Sector: Large SUV Price: £46,875 Fuel: 49.6mpg CO2: 151g/km

With its first-ever four-cylinder diesel engine and two-wheel drive, BMW has brought its largest SUV in line the smaller X1 and X3. It’s made the X5 sDrive25d the lightest, most fuel-efficient and most affordable car in this class.

You could argue that affordability is a loose term when applied to a luxury SUV, but the figures are impressive. At just under two tonnes, this is almost 10% lighter than the first-generation X5 3.0d, yet its engine produces the same power and while returning up to 50.4mpg.

Though it’s likely that rivals will follow suit, its four-cylinders and two-wheel drive make the X5 unique in this segment. The Audi Q7, Porsche Cayenne and Range Rover Sport are all still powered by six-cylinder engines and four-wheel drive, the Lexus RX is a petrol hybrid and, though Mercedes-Benz has a four-cylinder M-Class, it’s not available with two-wheel drive.

It also gives the X5 a price advantage. Only the ageing Q7 comes in cheaper, but with a 40g/km disadvantage on CO2 emissions and 16 fewer miles to each gallon of diesel that’s a head start that quickly erodes.

In reality, BMW expects the xDrive30d with its six-cylinder engine and four-wheel drive to remain as the biggest seller – and it’s no less impressive considering it now returns 47.9mpg – but there’s a price difference of almost £6,000 between the two drivetrains. Unless you need the extra pulling power, or you’re worried about the quizzical looks when it struggles with the UK’s occasional snowfall, surely the big-seller is a luxury most people can live without?

The 25d engine certainly isn’t inadequate either. This is the same 1995cc diesel used in various states of tune as the 18d, 20d and 25d across most of the range. Though it might seem small in a car of this size, it produces 218bhp and can haul the X5 to 62mph in 8.2 seconds, which is entirely respectable.

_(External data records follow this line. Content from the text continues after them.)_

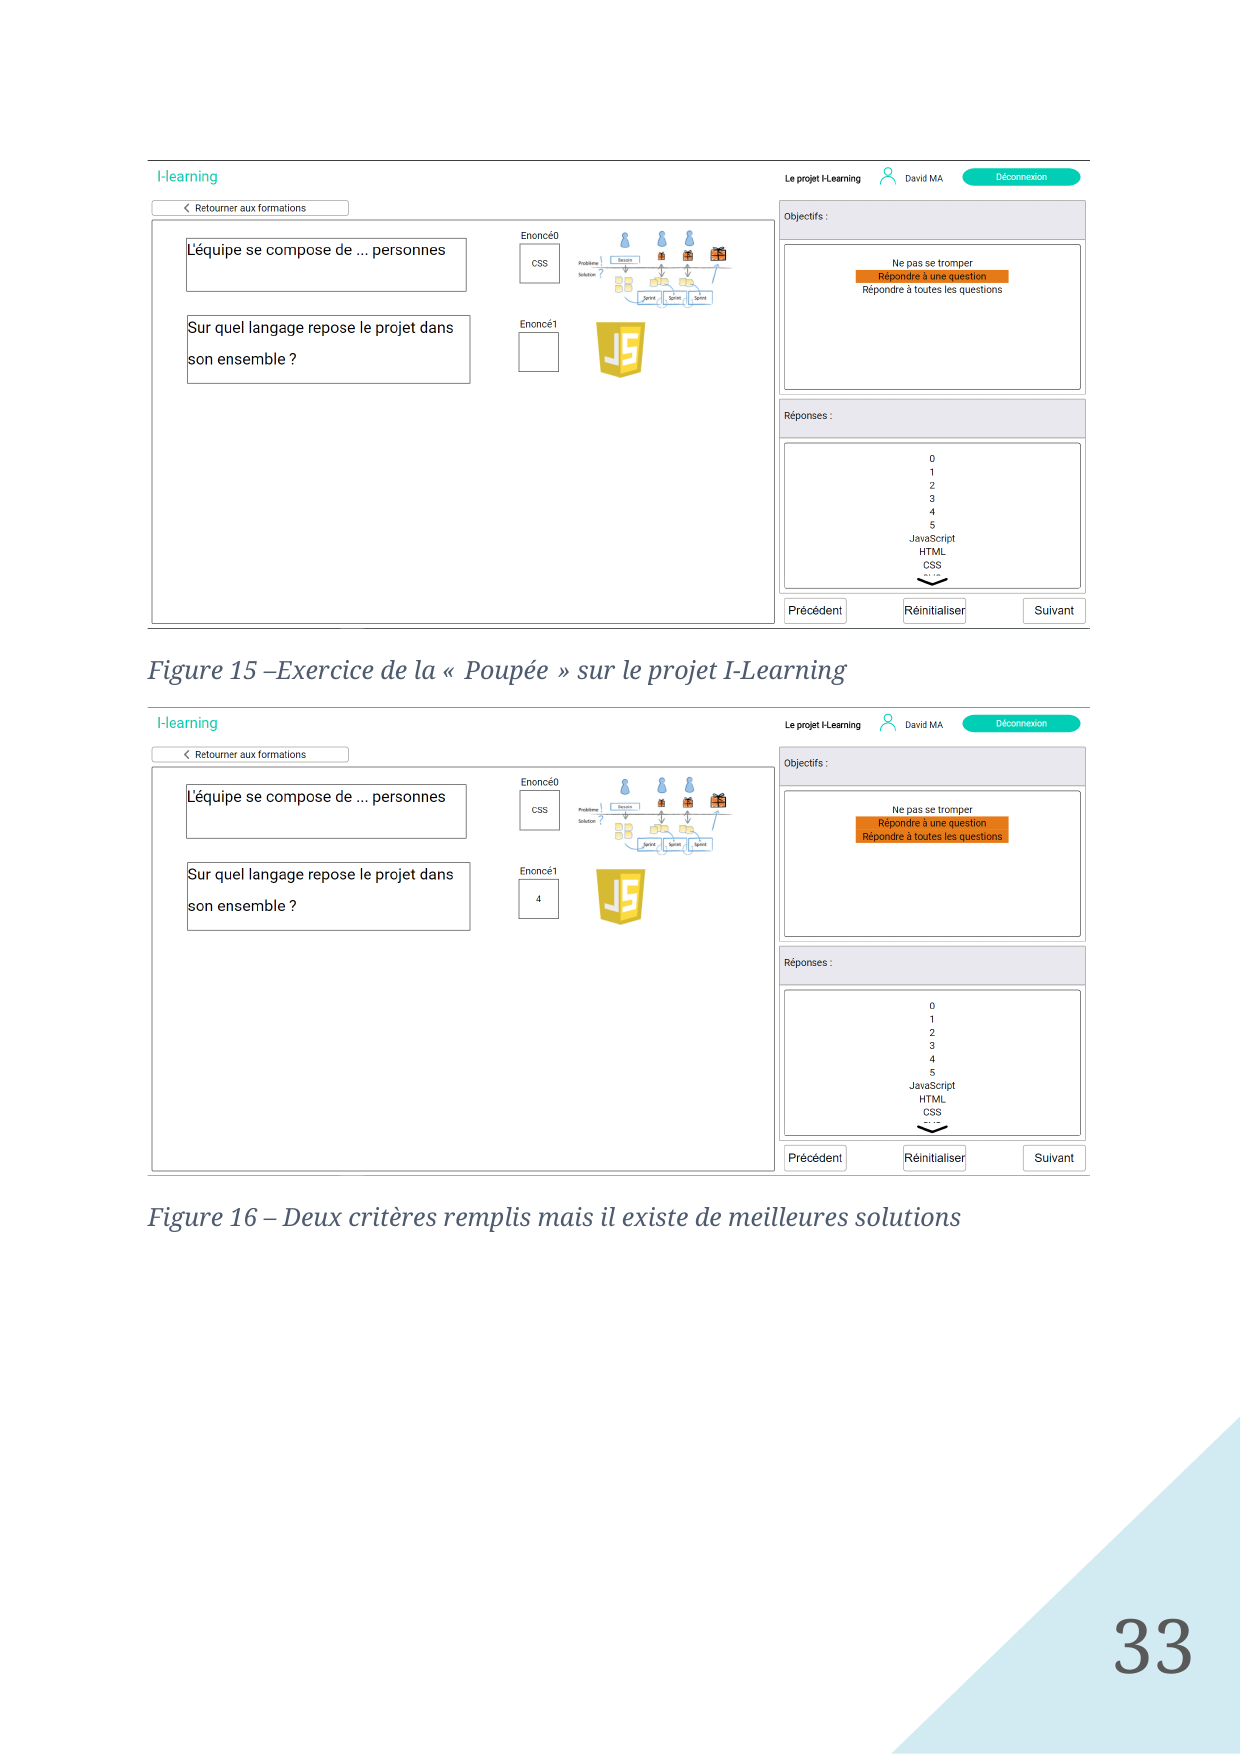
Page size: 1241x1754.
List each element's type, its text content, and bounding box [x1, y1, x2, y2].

picture [147, 707, 1090, 1176]
text Figure – Deux critères remplis mais il existe de meilleures solutions [148, 1199, 1093, 1233]
text Figure –Exercice de la « Poupée » sur le projet I-Learning [148, 653, 1093, 687]
picture [147, 160, 1090, 629]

There’s no loss of refinement inside, either. The X5 is so well sound-deadened that all except the most heavily laden noises are suppressed and, despite the gearbox’s efficiency-minded hesitancy to downshift, the engine doesn’t struggle to pull even a fully-loaded cabin up to motorway speeds. Once there, it’ll return over 40mpg without much effort to drive efficiently.

Plus the X5 is a very flexible carrier of people and things. There’s ample front and rear passenger space, a huge boot accessed through a split tailgate and third-row seating can be added for £1,410. These are large enough for all but the tallest adults, helped by the sliding middle row, while still leaving a usable luggage space behind. All it lacks is a storage space for the load cover.

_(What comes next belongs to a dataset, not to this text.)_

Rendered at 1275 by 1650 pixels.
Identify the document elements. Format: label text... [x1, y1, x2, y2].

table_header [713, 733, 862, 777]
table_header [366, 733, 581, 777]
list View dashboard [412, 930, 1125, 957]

The M Sport trim carries some hefty additional costs though. It’s £3,935 more than the basic SE, and with its sports bodykit and interior add-ons, 19-inch split-spoke wheels and Sport Automatic gearbox, CO2 emissions are 2g/km, and thus one BiK band, higher. That’s enough to add a few hundred pounds to a company car driver’s tax liability each year, not that this is a dealbreaker in this segment.

There’s no questioning the appeal of a new entry-point to the range, particularly in a segment which has such a large take-up in fleet. Drivers may be expected to default to the familiar 30d, but arguably there’s not much need to do so.

Verdict:

BMW has been conservative in its estimates for the X5, but this does present the opportunity to upsize from a smaller SUV or 5 Series, or perhaps trim running costs when replacing an xDrive30d. For a large percentage of UK X5 drivers, this really is more than enough.